(Assigned task)
Each line holding the string "Vermeide" is to be copied from the data.
### Record excerpts
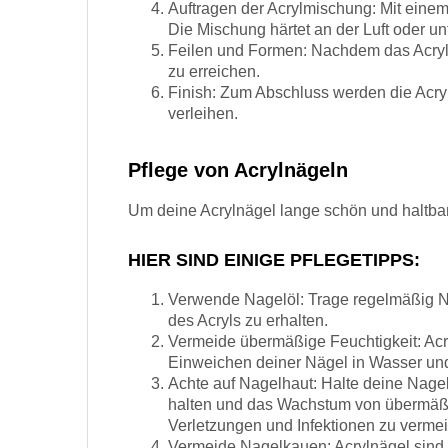
Auftragen der Acrylmischung: Mit einem
Die Mischung härtet an der Luft oder u
Feilen und Formen: Nachdem das Acryl 
zu erreichen.
Finish: Zum Abschluss werden die Acryl
verleihen.
Pflege von Acrylnägeln
Um deine Acrylnägel lange schön und haltbar 
HIER SIND EINIGE PFLEGETIPPS:
Verwende Nagelöl: Trage regelmäßig Nag
des Acryls zu erhalten.
Vermeide übermäßige Feuchtigkeit: Acr
Einweichen deiner Nägel in Wasser un
Achte auf Nagelhaut: Halte deine Nage
halten und das Wachstum von übermäßi
Verletzungen und Infektionen zu verme
Vermeide Nagelkauen: Acrylnägel sind 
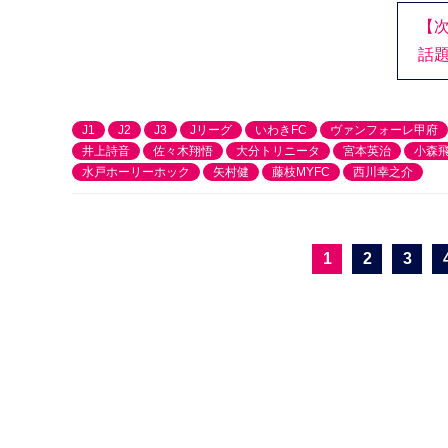
【
話題
J1
J2
J3
Jリーグ
いわきFC
ヴァンフォーレ甲府
井上詩音
佐々木翔悟
大分トリニータ
宮本英治
小森
水戸ホーリーホック
矢村健
藤枝MYFC
西川幸之介
1
2
3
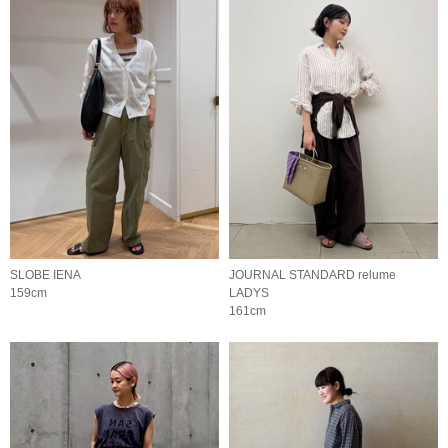
SLOBE IENA
JOURNAL STANDARD relume
159cm
LADYS
161cm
######
(Problem solution)
Vermeide übermäßige Feuchtigkeit: Acr
Vermeide Nagelkauen: Acrylnägel sind 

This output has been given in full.